Increasing an SQL-Expert’s Agility – A Real World Story

Categories: Data Warehouse Success Stories

For our customers, powering true self-service business intelligence (BI) is a major use case for Cloudera’s modern analytic database. Its flexibility and performance enables end-users to explore and iterate on data as needed, without being limited by rigid structures or IT queues. They can answer new questions and discover new insights in ways never before possible.

But it’s not just our customers that get to benefit from this technology. Here at Cloudera, we maintain our own enterprise data hub (EDH) to provide predictive support to our customers and better run our business with a consolidated view of data. While the internal platform is used heavily by Sales, Marketing, and Support, the Accounting team was still operating in a silo. That is, until Mark Brine – accounting director in our Finance Department – endeavored into an adventure of changing how things were done and turned into a change agent for his team.

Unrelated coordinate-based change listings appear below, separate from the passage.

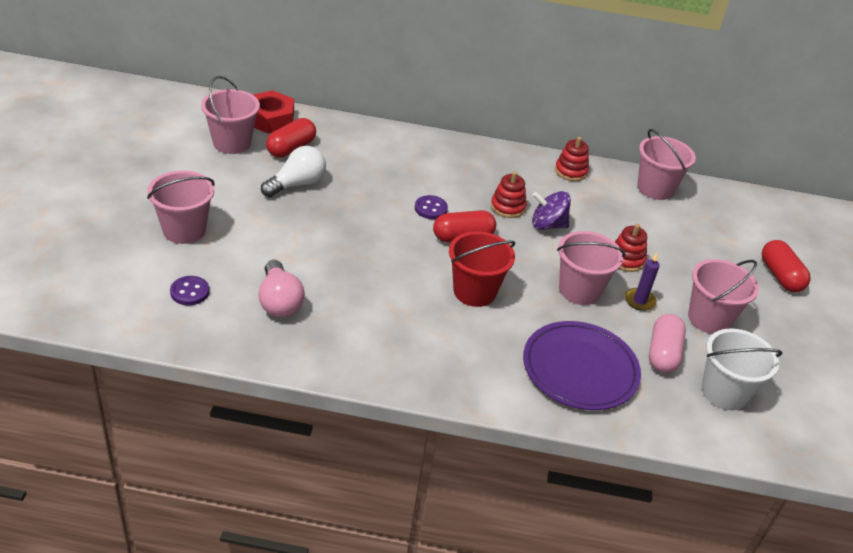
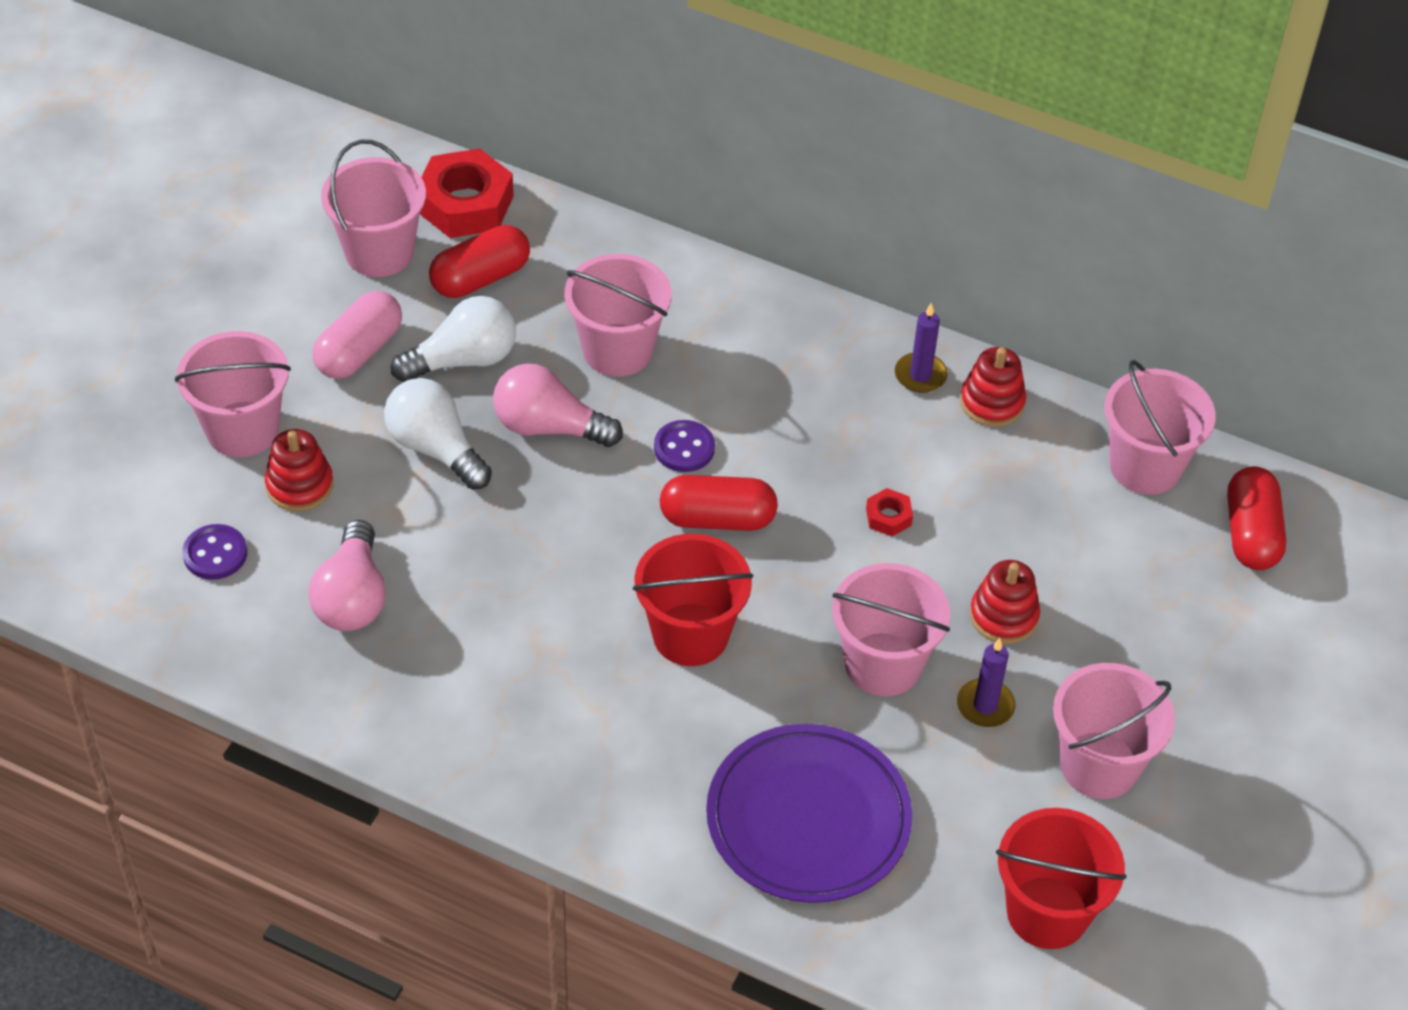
camera: 20 degrees right, 10 degrees up
(298, 225) = (435, 448): none -> white light bulb
(355, 208) = (549, 427): none -> pink light bulb
(376, 171) = (617, 350): none -> pink bucket
(507, 207) = (830, 466): red stacking toy -> red stacking toy (299, 485)
(531, 164) = (920, 375): none -> purple candle
(547, 225) = (888, 517): purple spinning top -> red nut
(663, 353) = (973, 817): pink capsule -> pink capsule (359, 351)
(724, 392) = (1047, 912): white bucket -> red bucket
(780, 276) = (1293, 702): red capsule -> red capsule (1251, 533)

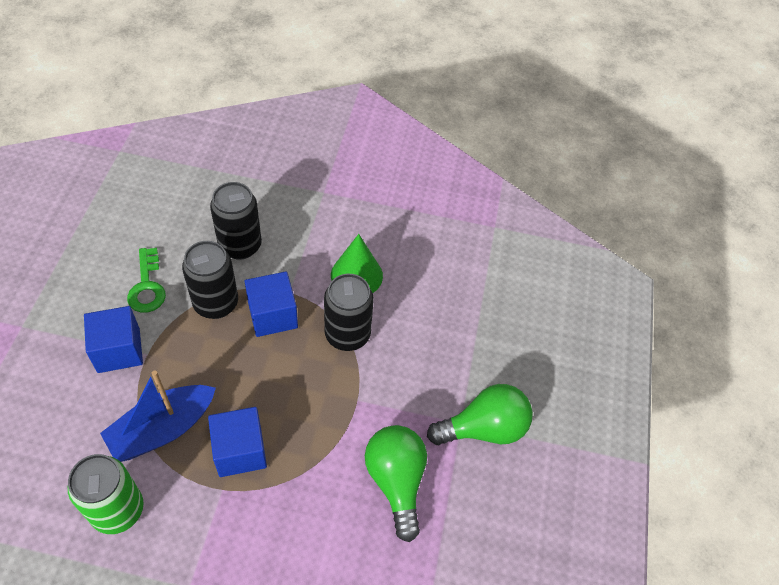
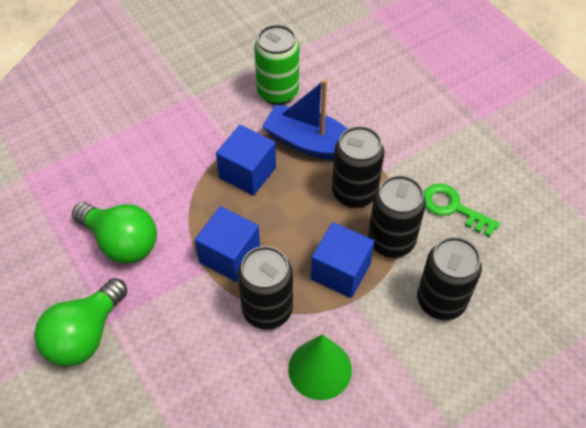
camera: 140 degrees right, 0 degrees up
(119, 350) = (404, 157): blue cube -> blue cube (230, 256)
(163, 429) = (310, 143): blue boat -> blue boat turned 75 degrees counterclockwise
(190, 358) = (354, 193): none -> black can

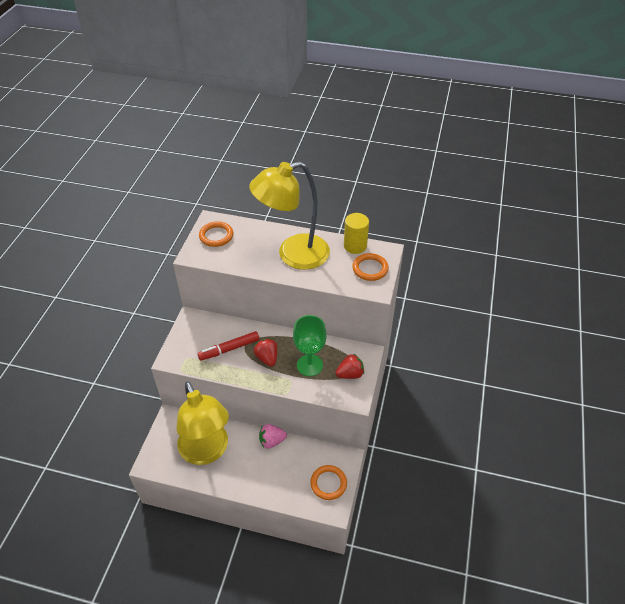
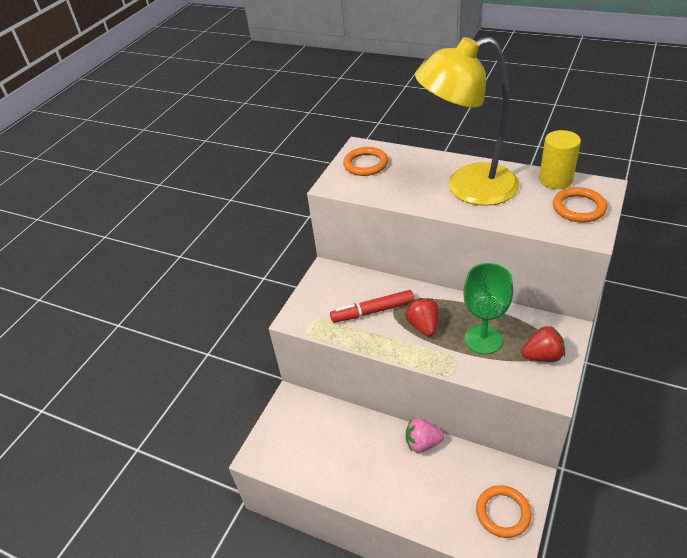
camera: 15 degrees right, 5 degrees down
(207, 452) = (333, 448): yellow lamp -> none

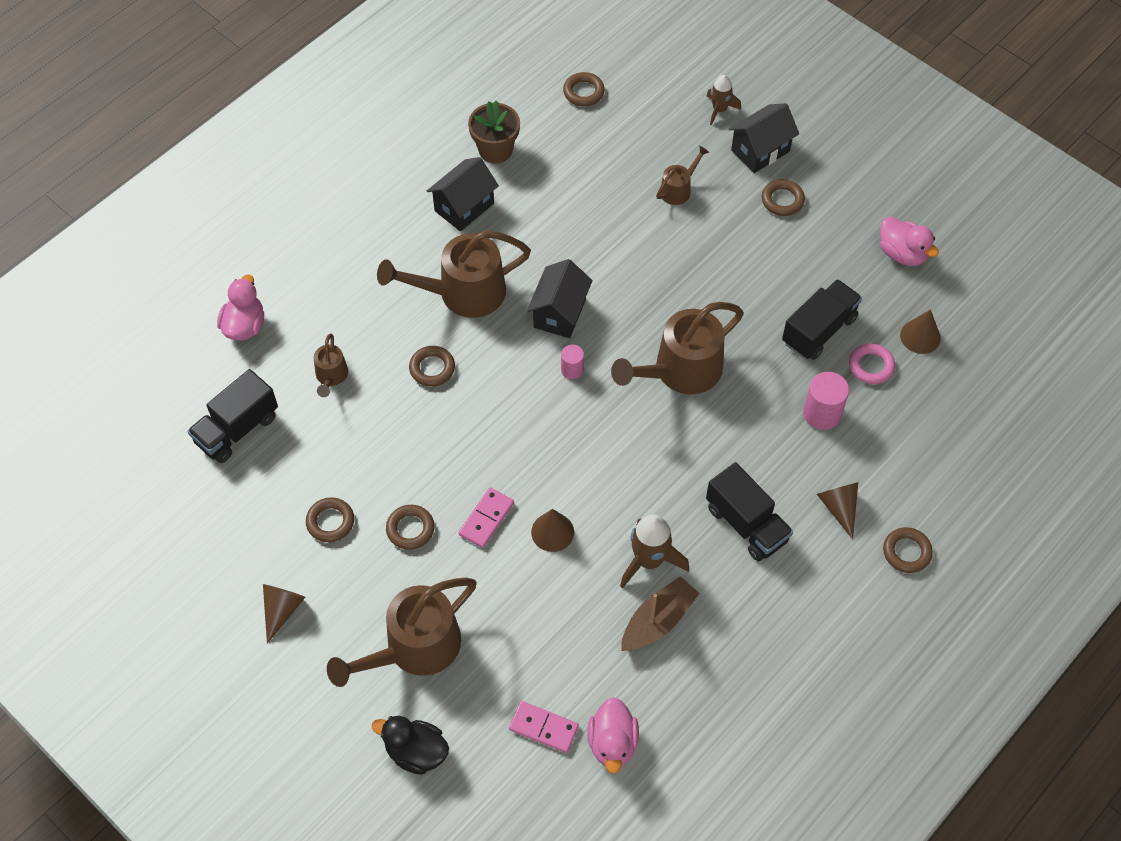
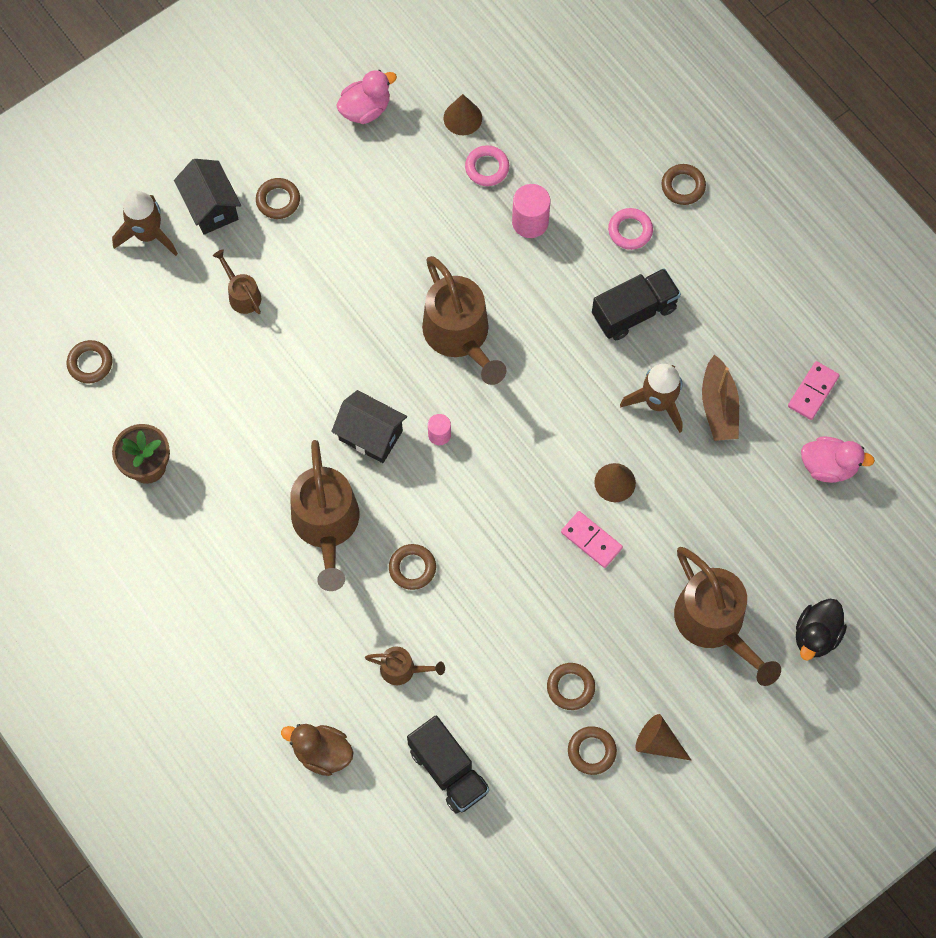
camera: 80 degrees left, 10 degrees up
(245, 326) = (322, 753): pink duck -> brown duck
(410, 529) = (591, 612): brown ring -> brown ring (591, 751)
(464, 207) = (216, 509): black house -> none
(543, 728) = (807, 521): pink domino -> pink domino (813, 391)
(658, 621) = (718, 406): brown boat -> brown boat turned 150 degrees counterclockwise
(719, 110) = (148, 234): brown rocket -> brown rocket, size x1.59
(819, 330) = (438, 203): black truck -> none
(839, 507) = (630, 231): brown cone -> pink ring

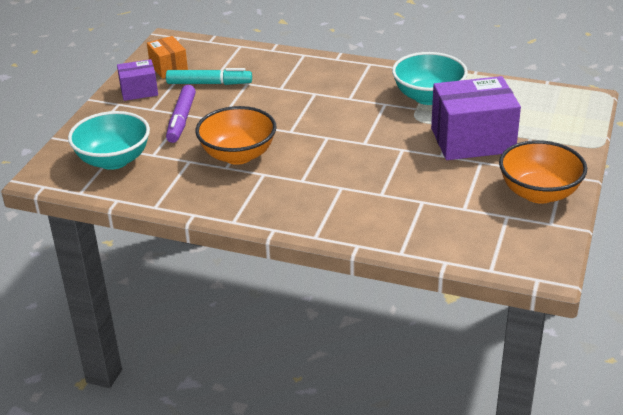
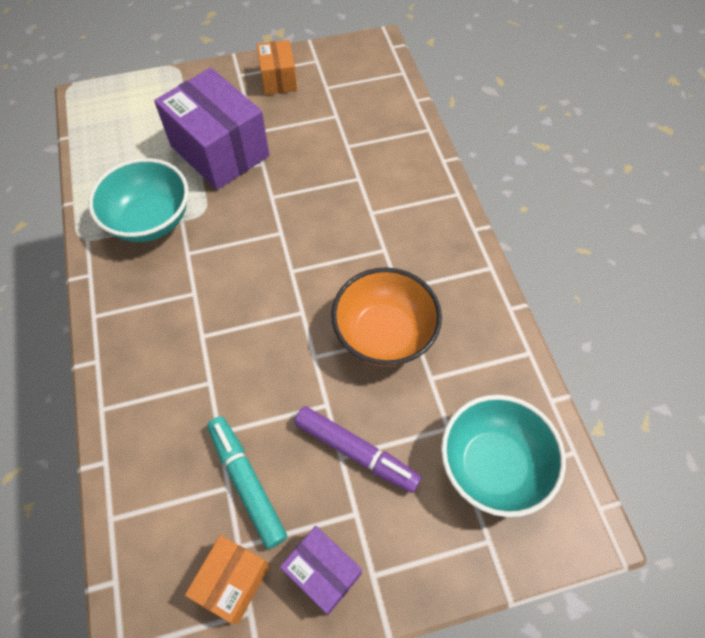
camera: 125 degrees left, 25 degrees up
(181, 119) = (355, 451): purple marker -> purple marker turned 60 degrees clockwise
(539, 193) = (278, 79): orange bowl -> orange box

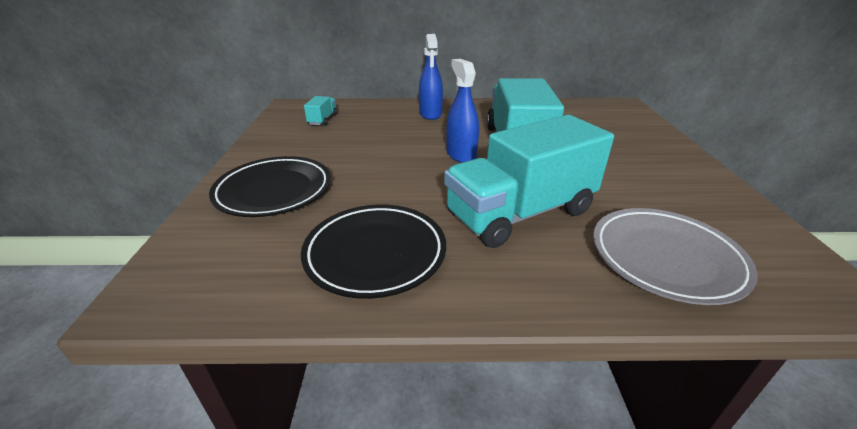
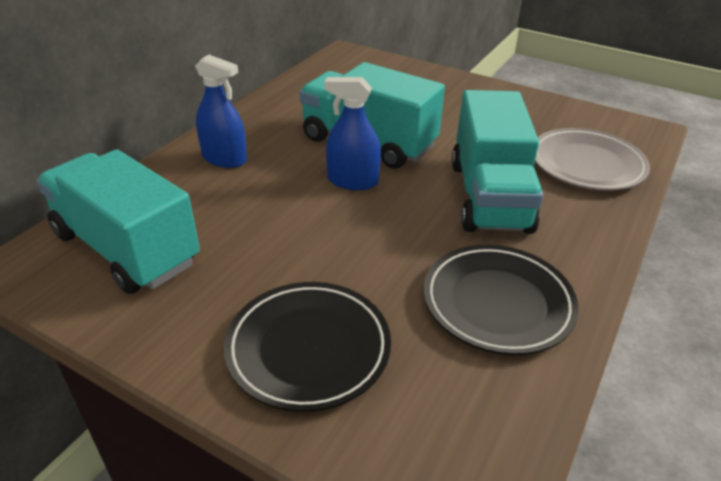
camera: 60 degrees left, 5 degrees up
(323, 120) = (126, 248): turquoise truck -> turquoise truck, size x2.47

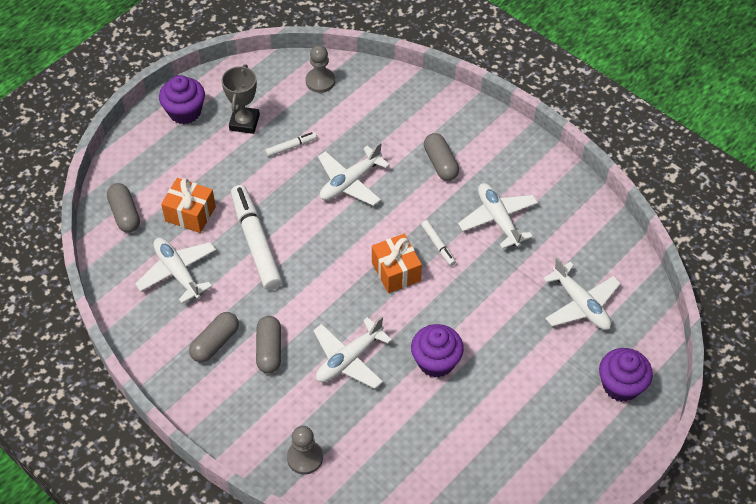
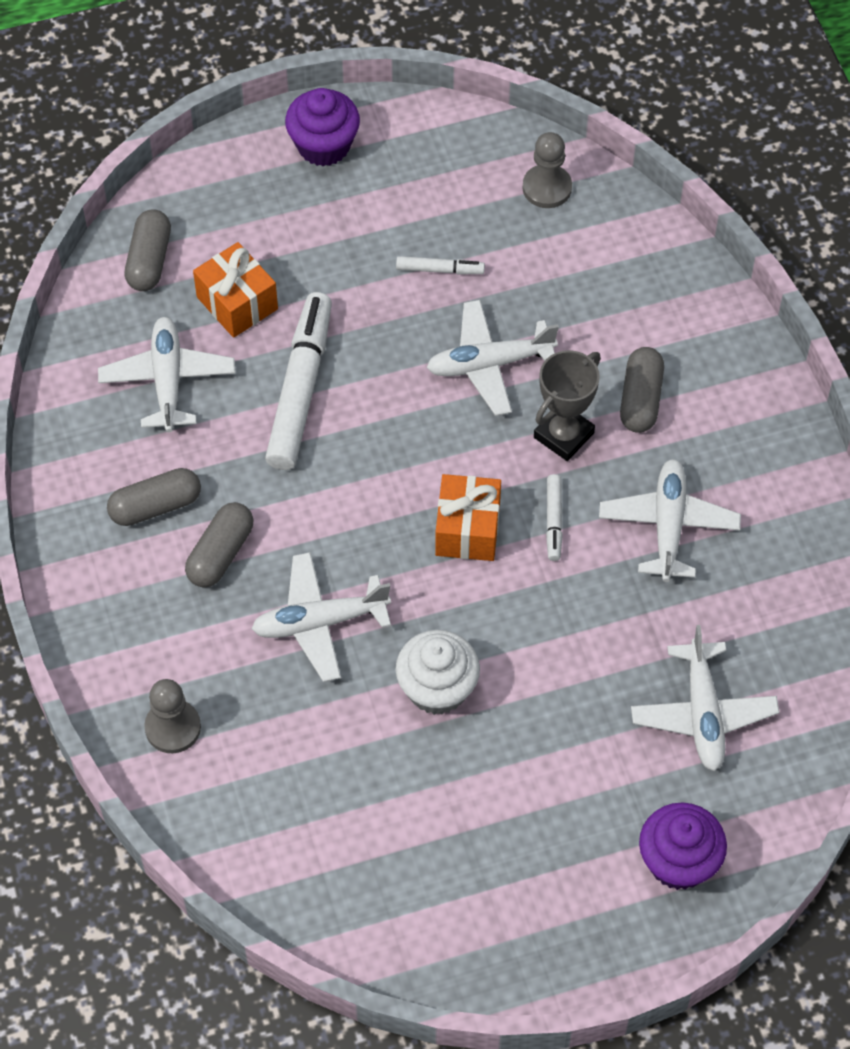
camera: 30 degrees right, 5 degrees up
(244, 122) = (397, 201): grey trophy -> grey trophy (563, 435)
(436, 361) = (437, 688): purple cupcake -> white cupcake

Mark Brine works in Accounting, and Revenue in particular. Most, if not all, accounting systems are designed around money and which party receives an invoice is critical. While the reports on these invoiced customers are functional to address accounting needs, they were also quite limited. Especially as executives started asking tougher questions around customer satisfaction and monitoring operations to improve satisfaction and company results. Cloudera was looking to drive operations through a holistic look at end-customers – metrics such as support cases filed, revenue, churn, satisfaction, consulting projects, training, etc. However, Mark was limited by an accounting system that struggled to report on much more than just the end-customer name. Mark feared irrelevance and knew something needed to change.

At the time, Cloudera’s accounting data was stored in a well-known database with a well-known SaaS vendor. Under the covers this system holds the data in a traditional relational database. In theory, it could be queried directly with SQL, via an ODBC driver, but faced challenges in practice when running real world reports, especially as the team tried to answer these new questions. For example, a consultant was hired to build an enriched revenue report with SQL. But the ODBC driver report broke simply trying to get the existing revenue report, much less the enriched revenue report, due to the number of joins required.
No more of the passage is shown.